To be referred as top-notch in the nearest future, we need to have good amenities. Imagine a student that went to school to learn, but there are no chairs or tables for the student. It has come to the fore that most of the students of various schools sit on the bare floor in a classroom and write on their laps, because of inadequate chairs and tables, some even go as far as sitting on the wall. There is also the issue of leaking classrooms, when it rains; it becomes difficult to teach in those classrooms. The teachers will not even show up in the classroom. This is becoming too embarrassing. Also, visits to various schools show that most of their toilets are in decrepit states thereby endangering the lives of the students. Some time ago, there was this news that an eight-year old primary school pupil, fell into an open dilapidated pit toilet while defecating. Students in the University because of lack of good toilets, sometimes engage in situations such as the use of ‘shot put’ where faeces is disposed off in the bush or River. Anyone/group that is not ready to set up good facilities, should not erect a structure and then call ‘school’

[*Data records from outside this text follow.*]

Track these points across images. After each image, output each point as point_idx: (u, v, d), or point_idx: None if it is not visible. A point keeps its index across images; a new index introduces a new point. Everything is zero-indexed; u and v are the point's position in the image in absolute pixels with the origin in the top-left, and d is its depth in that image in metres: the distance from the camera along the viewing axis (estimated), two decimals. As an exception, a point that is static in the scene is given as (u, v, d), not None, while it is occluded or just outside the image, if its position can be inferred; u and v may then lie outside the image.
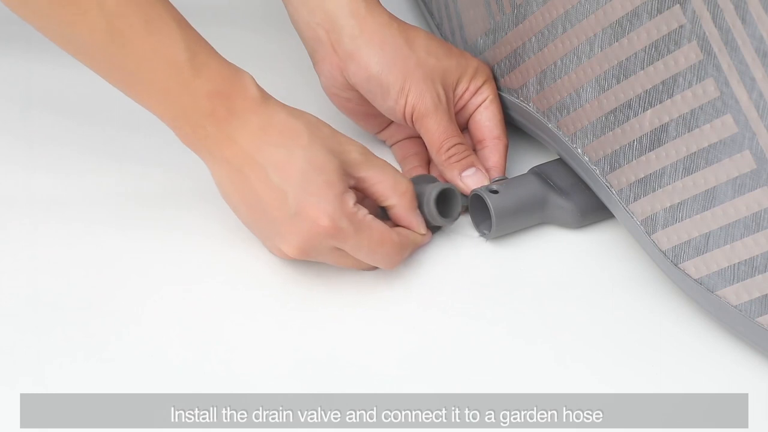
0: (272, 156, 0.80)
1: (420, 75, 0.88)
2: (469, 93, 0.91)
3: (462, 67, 0.91)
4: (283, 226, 0.81)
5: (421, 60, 0.88)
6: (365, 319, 0.82)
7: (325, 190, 0.80)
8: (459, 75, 0.90)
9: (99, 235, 0.87)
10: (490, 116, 0.91)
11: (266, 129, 0.81)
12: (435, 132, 0.88)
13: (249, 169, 0.80)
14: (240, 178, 0.81)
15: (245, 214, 0.83)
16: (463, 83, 0.91)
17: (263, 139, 0.80)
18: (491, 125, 0.91)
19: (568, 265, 0.87)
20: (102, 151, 0.94)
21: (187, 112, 0.80)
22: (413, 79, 0.88)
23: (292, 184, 0.80)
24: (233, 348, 0.80)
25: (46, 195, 0.89)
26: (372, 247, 0.82)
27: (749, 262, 0.77)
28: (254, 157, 0.80)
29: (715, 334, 0.81)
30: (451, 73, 0.90)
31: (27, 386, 0.76)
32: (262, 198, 0.80)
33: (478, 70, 0.91)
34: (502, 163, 0.91)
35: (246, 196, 0.81)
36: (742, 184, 0.76)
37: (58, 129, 0.95)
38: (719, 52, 0.76)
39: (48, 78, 1.00)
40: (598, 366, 0.80)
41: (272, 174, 0.80)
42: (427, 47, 0.89)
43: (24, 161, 0.93)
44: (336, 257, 0.83)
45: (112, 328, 0.80)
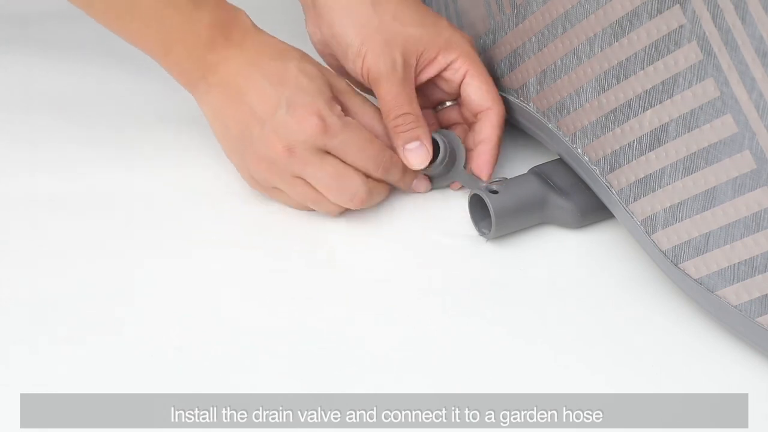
0: (267, 67, 0.86)
1: (379, 39, 0.88)
2: (438, 64, 0.90)
3: (430, 36, 0.90)
4: (270, 126, 0.84)
5: (384, 24, 0.89)
6: (365, 318, 0.82)
7: (315, 93, 0.85)
8: (426, 44, 0.89)
9: (99, 235, 0.87)
10: (474, 90, 0.91)
11: (262, 50, 0.86)
12: (385, 98, 0.89)
13: (244, 81, 0.85)
14: (234, 92, 0.85)
15: (233, 130, 0.86)
16: (428, 53, 0.90)
17: (259, 57, 0.86)
18: (477, 98, 0.91)
19: (568, 265, 0.87)
20: (102, 151, 0.94)
21: (186, 42, 0.85)
22: (372, 42, 0.89)
23: (285, 88, 0.85)
24: (233, 348, 0.80)
25: (47, 194, 0.89)
26: (361, 144, 0.86)
27: (749, 262, 0.77)
28: (249, 70, 0.85)
29: (715, 334, 0.81)
30: (416, 41, 0.89)
31: (27, 386, 0.76)
32: (254, 104, 0.85)
33: (451, 43, 0.90)
34: (495, 133, 0.90)
35: (238, 109, 0.85)
36: (742, 184, 0.76)
37: (58, 128, 0.95)
38: (719, 52, 0.76)
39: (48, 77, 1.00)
40: (598, 366, 0.80)
41: (267, 83, 0.85)
42: (396, 13, 0.89)
43: (24, 160, 0.93)
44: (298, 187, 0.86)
45: (112, 328, 0.80)
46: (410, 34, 0.89)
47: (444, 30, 0.90)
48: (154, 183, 0.91)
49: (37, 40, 1.05)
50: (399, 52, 0.89)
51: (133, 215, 0.88)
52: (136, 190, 0.91)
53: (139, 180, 0.91)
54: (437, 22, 0.90)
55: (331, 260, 0.86)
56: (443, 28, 0.90)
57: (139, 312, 0.82)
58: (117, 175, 0.92)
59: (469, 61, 0.91)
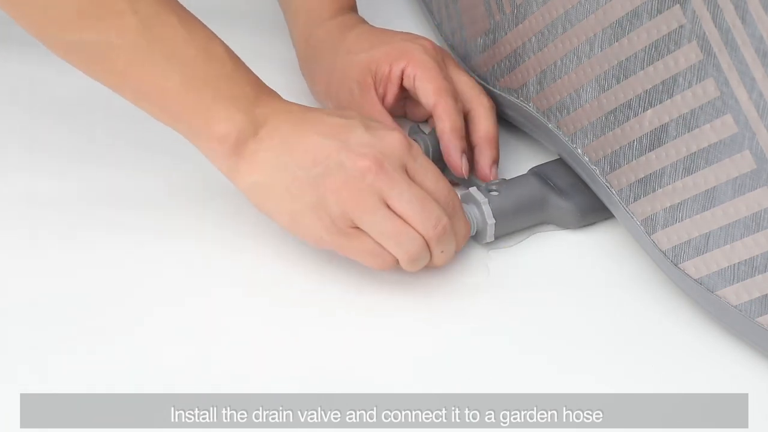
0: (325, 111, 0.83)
1: (337, 77, 0.94)
2: (395, 75, 0.92)
3: (381, 53, 0.92)
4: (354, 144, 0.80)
5: (339, 60, 0.93)
6: (365, 319, 0.82)
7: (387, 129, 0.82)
8: (377, 61, 0.92)
9: (100, 235, 0.87)
10: (421, 91, 0.92)
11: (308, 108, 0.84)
12: None
13: (307, 117, 0.81)
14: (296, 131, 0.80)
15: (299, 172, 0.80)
16: (382, 68, 0.92)
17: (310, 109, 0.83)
18: (423, 98, 0.92)
19: (568, 265, 0.87)
20: (102, 151, 0.94)
21: (235, 99, 0.80)
22: (331, 83, 0.94)
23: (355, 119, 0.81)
24: (233, 348, 0.80)
25: (47, 196, 0.89)
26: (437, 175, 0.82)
27: (749, 262, 0.77)
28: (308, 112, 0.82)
29: (715, 334, 0.81)
30: (367, 63, 0.93)
31: (27, 386, 0.76)
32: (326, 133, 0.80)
33: (403, 53, 0.92)
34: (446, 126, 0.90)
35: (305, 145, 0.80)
36: (742, 184, 0.76)
37: (58, 128, 0.95)
38: (719, 52, 0.76)
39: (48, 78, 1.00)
40: (598, 366, 0.80)
41: (334, 115, 0.82)
42: (350, 47, 0.94)
43: (24, 160, 0.93)
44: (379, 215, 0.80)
45: (112, 327, 0.80)
46: (361, 59, 0.93)
47: (396, 44, 0.93)
48: (155, 183, 0.91)
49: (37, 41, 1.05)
50: (354, 80, 0.92)
51: (133, 215, 0.88)
52: (136, 190, 0.91)
53: (140, 180, 0.91)
54: (390, 40, 0.94)
55: (330, 259, 0.86)
56: (396, 42, 0.93)
57: (140, 312, 0.82)
58: (117, 175, 0.92)
59: (417, 64, 0.92)
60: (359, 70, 0.93)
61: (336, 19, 0.96)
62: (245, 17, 1.08)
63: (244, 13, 1.09)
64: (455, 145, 0.90)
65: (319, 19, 0.96)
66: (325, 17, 0.96)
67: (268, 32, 1.06)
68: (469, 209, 0.86)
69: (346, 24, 0.96)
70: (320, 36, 0.96)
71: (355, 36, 0.94)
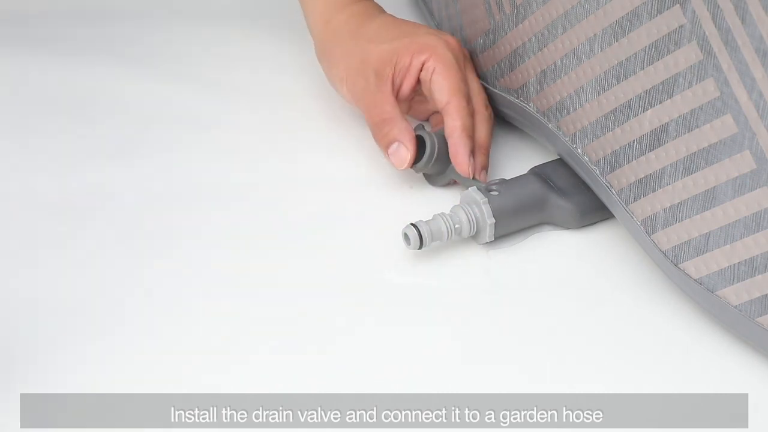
0: None
1: (356, 63, 0.94)
2: (414, 68, 0.93)
3: (403, 45, 0.93)
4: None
5: (360, 48, 0.94)
6: (364, 319, 0.82)
7: None
8: (399, 53, 0.93)
9: (99, 235, 0.87)
10: (436, 87, 0.92)
11: None
12: (366, 111, 0.93)
13: None
14: None
15: None
16: (402, 60, 0.93)
17: None
18: (437, 94, 0.92)
19: (568, 265, 0.87)
20: (102, 151, 0.94)
21: None
22: (350, 69, 0.95)
23: None
24: (233, 348, 0.80)
25: (46, 195, 0.89)
26: None
27: (749, 262, 0.77)
28: None
29: (715, 334, 0.81)
30: (389, 54, 0.93)
31: (27, 386, 0.76)
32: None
33: (425, 46, 0.93)
34: (456, 125, 0.91)
35: None
36: (742, 184, 0.76)
37: (58, 128, 0.95)
38: (719, 52, 0.76)
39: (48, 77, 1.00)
40: (598, 366, 0.80)
41: None
42: (372, 36, 0.95)
43: (24, 160, 0.93)
44: None
45: (112, 327, 0.80)
46: (383, 49, 0.93)
47: (420, 36, 0.94)
48: (155, 183, 0.91)
49: (37, 40, 1.05)
50: (372, 69, 0.93)
51: (133, 215, 0.88)
52: (136, 189, 0.91)
53: (140, 180, 0.91)
54: (414, 32, 0.95)
55: (330, 260, 0.86)
56: (419, 35, 0.94)
57: (140, 311, 0.82)
58: (117, 174, 0.92)
59: (439, 59, 0.93)
60: (380, 60, 0.93)
61: (357, 5, 0.97)
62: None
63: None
64: (465, 144, 0.90)
65: (340, 4, 0.98)
66: (346, 2, 0.98)
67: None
68: (469, 209, 0.86)
69: (368, 11, 0.97)
70: (341, 20, 0.97)
71: (377, 25, 0.95)
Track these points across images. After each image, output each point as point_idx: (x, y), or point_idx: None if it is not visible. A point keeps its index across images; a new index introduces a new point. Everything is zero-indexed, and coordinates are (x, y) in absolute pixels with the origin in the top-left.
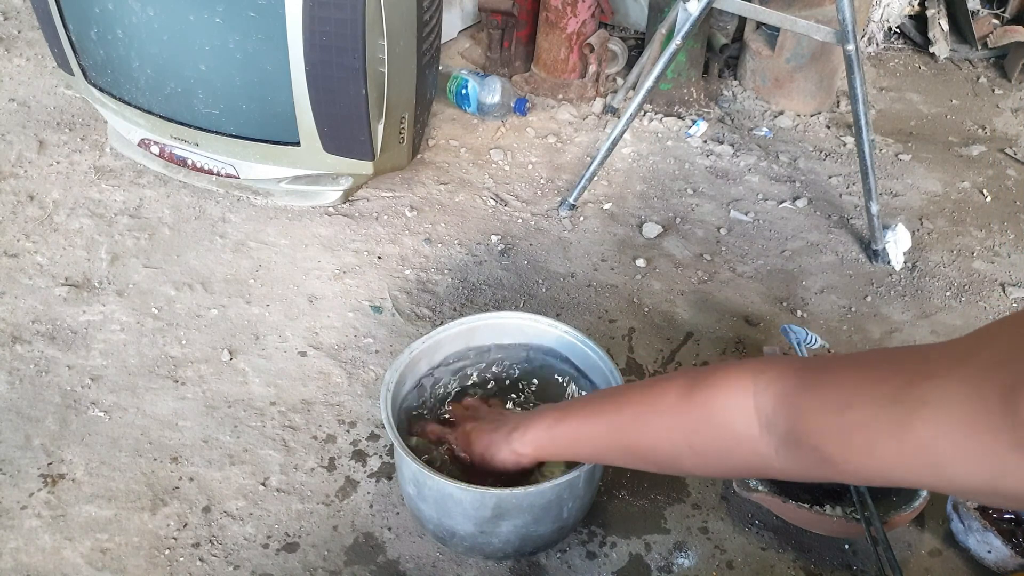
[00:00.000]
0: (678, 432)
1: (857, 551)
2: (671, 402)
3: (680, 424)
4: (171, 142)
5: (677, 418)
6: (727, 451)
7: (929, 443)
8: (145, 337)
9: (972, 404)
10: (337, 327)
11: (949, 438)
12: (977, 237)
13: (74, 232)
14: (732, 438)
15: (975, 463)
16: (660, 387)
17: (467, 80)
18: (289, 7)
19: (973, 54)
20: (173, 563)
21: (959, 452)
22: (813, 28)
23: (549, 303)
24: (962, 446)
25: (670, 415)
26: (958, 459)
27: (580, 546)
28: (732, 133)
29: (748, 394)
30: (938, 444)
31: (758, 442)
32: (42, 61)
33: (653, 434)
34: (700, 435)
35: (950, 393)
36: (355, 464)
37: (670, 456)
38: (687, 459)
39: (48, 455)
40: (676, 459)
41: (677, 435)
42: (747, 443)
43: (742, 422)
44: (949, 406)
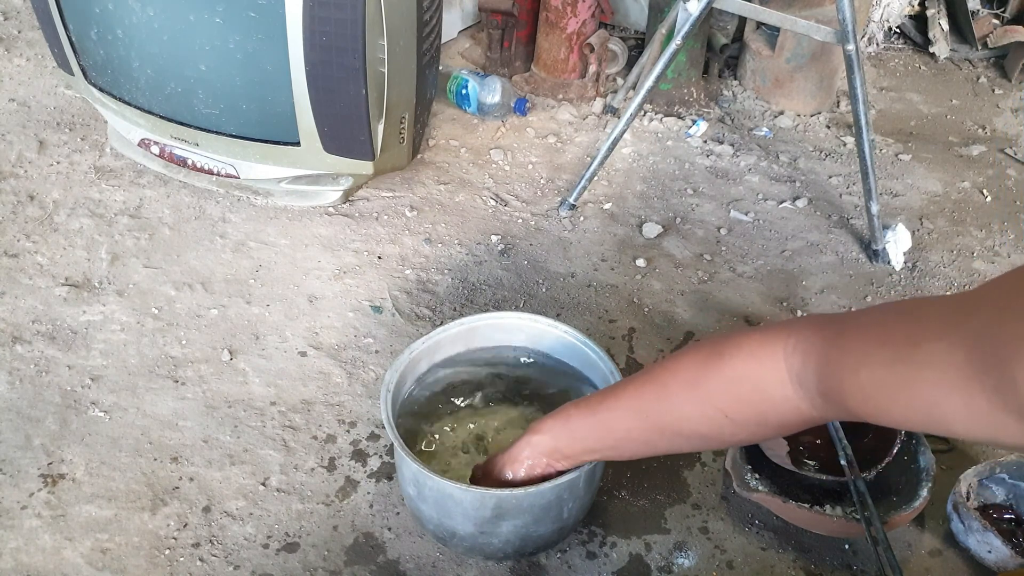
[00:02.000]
0: (710, 403)
1: (857, 551)
2: (694, 375)
3: (712, 395)
4: (171, 142)
5: (707, 389)
6: (765, 413)
7: (933, 403)
8: (145, 337)
9: (969, 368)
10: (337, 327)
11: (950, 400)
12: (977, 237)
13: (74, 232)
14: (769, 401)
15: (976, 422)
16: (678, 363)
17: (467, 80)
18: (289, 7)
19: (973, 54)
20: (173, 563)
21: (960, 412)
22: (813, 28)
23: (549, 303)
24: (963, 407)
25: (699, 388)
26: (960, 417)
27: (580, 546)
28: (732, 133)
29: (779, 357)
30: (941, 404)
31: (794, 400)
32: (42, 61)
33: (683, 409)
34: (737, 402)
35: (949, 356)
36: (355, 464)
37: (707, 428)
38: (726, 428)
39: (48, 455)
40: (714, 430)
41: (709, 407)
42: (784, 403)
43: (777, 384)
44: (948, 370)
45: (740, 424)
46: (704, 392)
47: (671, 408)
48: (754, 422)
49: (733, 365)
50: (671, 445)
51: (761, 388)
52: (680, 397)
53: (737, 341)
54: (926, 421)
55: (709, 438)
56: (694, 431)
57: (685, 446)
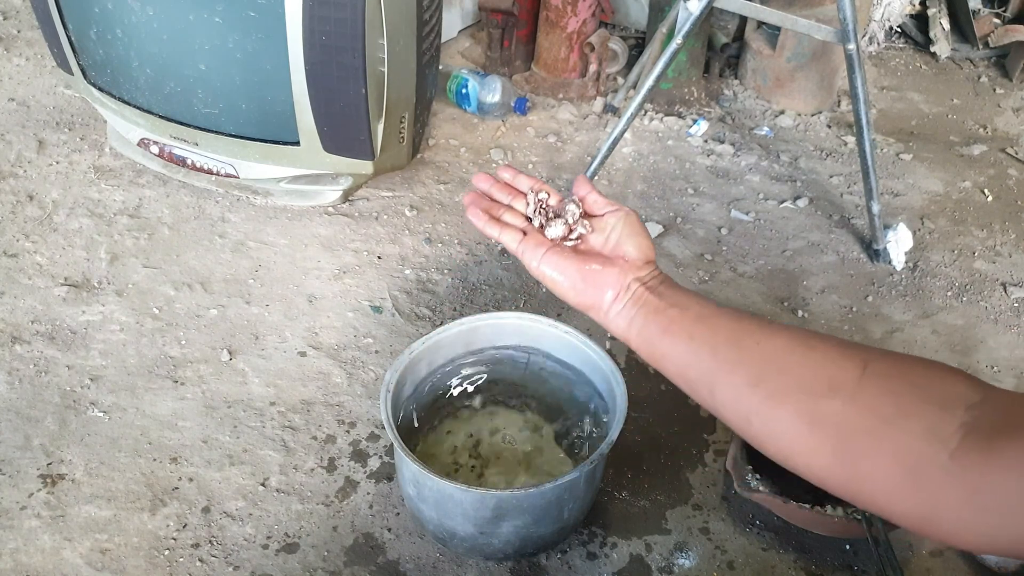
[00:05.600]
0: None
1: (858, 551)
2: (848, 383)
3: (845, 423)
4: (170, 142)
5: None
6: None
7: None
8: (144, 337)
9: None
10: (337, 327)
11: None
12: (978, 237)
13: (73, 232)
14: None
15: None
16: (830, 355)
17: (467, 79)
18: (289, 7)
19: (974, 53)
20: (173, 563)
21: None
22: (814, 27)
23: (549, 303)
24: None
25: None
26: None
27: (580, 547)
28: (733, 132)
29: (959, 411)
30: None
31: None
32: (41, 61)
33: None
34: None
35: None
36: (355, 464)
37: (801, 451)
38: (820, 455)
39: (47, 455)
40: (803, 456)
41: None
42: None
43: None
44: None
45: (848, 461)
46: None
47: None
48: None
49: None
50: (730, 415)
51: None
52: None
53: (923, 370)
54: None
55: (786, 454)
56: (782, 442)
57: (738, 424)
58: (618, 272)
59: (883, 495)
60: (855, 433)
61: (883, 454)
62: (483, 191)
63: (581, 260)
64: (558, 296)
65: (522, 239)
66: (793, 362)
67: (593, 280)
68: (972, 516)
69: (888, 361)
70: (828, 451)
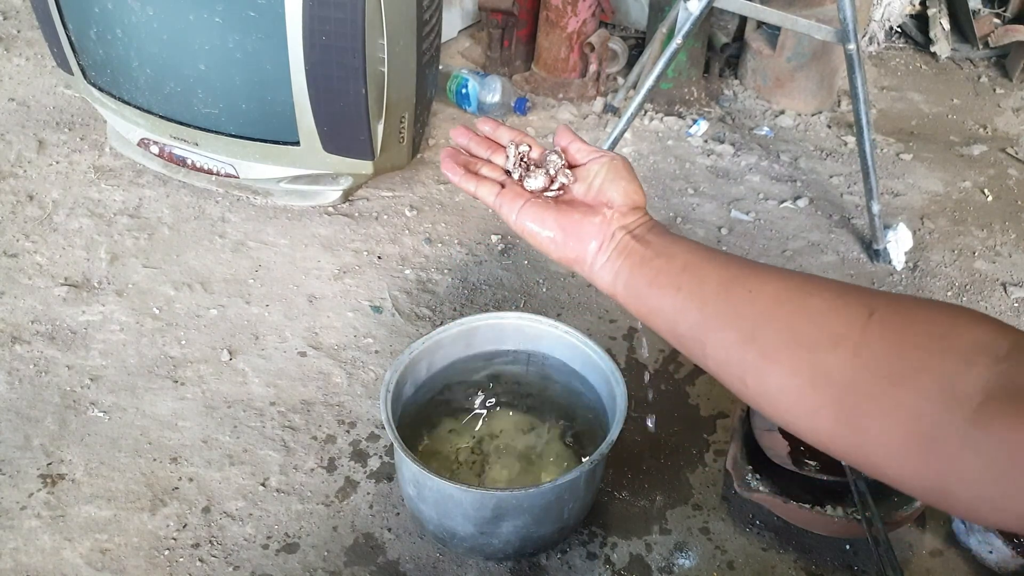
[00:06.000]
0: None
1: (858, 551)
2: (857, 324)
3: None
4: (171, 142)
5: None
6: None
7: None
8: (144, 337)
9: None
10: (337, 327)
11: None
12: (978, 237)
13: (73, 232)
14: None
15: None
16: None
17: (467, 79)
18: (289, 7)
19: (974, 53)
20: (173, 564)
21: None
22: (814, 27)
23: (549, 303)
24: None
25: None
26: None
27: (581, 547)
28: (733, 132)
29: (981, 365)
30: None
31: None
32: (41, 61)
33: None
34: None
35: None
36: (355, 464)
37: (796, 404)
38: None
39: (47, 455)
40: (800, 412)
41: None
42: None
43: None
44: None
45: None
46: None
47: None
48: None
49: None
50: (718, 370)
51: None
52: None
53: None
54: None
55: (781, 408)
56: (780, 397)
57: (730, 381)
58: (601, 220)
59: (892, 464)
60: (860, 393)
61: (891, 417)
62: (461, 146)
63: (562, 211)
64: (540, 251)
65: (500, 192)
66: (789, 313)
67: (575, 231)
68: (996, 490)
69: (898, 307)
70: (831, 413)
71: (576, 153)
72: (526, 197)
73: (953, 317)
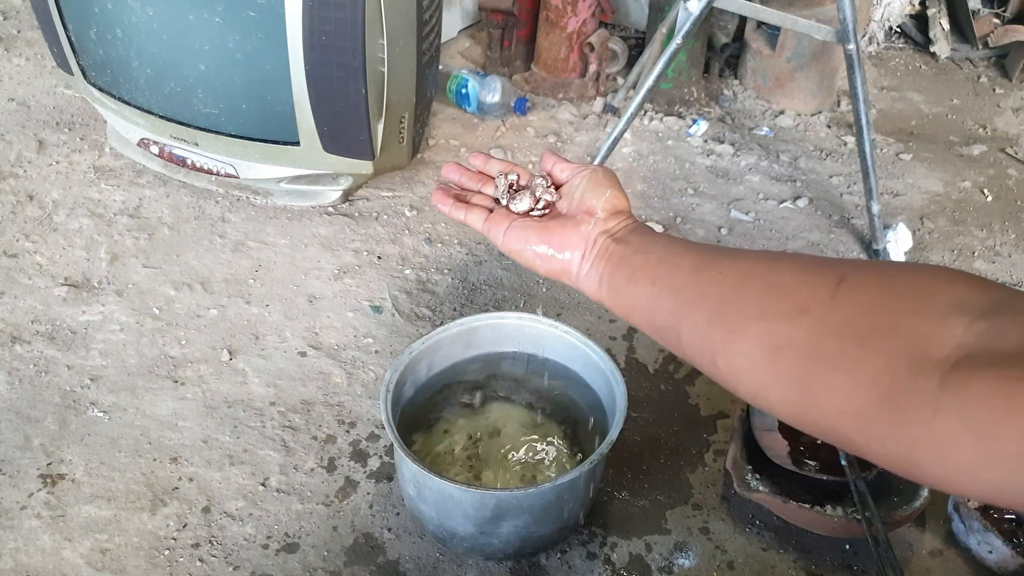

To be referred as top-notch in the nearest future, teachers must be paid well. If there is no motivation, how can they do a satisfactory job? It is saddening that teachers who are the foundation maker of any individual are among the lowest paid in the country. This is why people have taken the teaching career as a last-resort, till they get better jobs. Some educators are poorly paid. They at times yield to receiving bribes (exchanging marks for money or body for marks) thereby encouraging brain drains. For maximum performance, they need to be taken care of. Their wages/welfare packages/ retirement benefits should be mouthwatering. There should also be special salaries. There should be superb rewards for their efforts; this would help encourage them. I once worked in a primary school where everyone looked forward to the month of December. This was because December was fully packed. You get to work for limited number of days and still get your full salary, there was also the 13th month salary as well as food stuff given in that same month.
To be referred as top-notch in the nearest future, the curriculum must be reviewed and updated to include programs that are more responsive to nation’s development and that enhance relevant learning. There should be a continuous renewal of the curriculum. Most of our curriculums are outdated.
Lastly, to be referred as top-notch in the nearest future, government needs to be extremely concerned about the growth of the country’s education system and keep to their promises concerning the education sector. They need to put their words into action, and not just leave it as words of mouth. They need to awaken programs that will make the future of the country’s education bright. Nigeria had toiled with some educational programs that did not work out. The nation launched the Universal Primary education (UPE), the Universal Basic Education (UBE), what about the 6-3-3-4 education; not much has been heard about these programs. The new government is yet to enforce nine years of compulsory basic education to every Nigerian as well as provide free education to tertiary level for students in the science, technology, Engineering and mathematics (STEM) and Education fields, and also provide free meal. The education sector would be better if government promises are kept.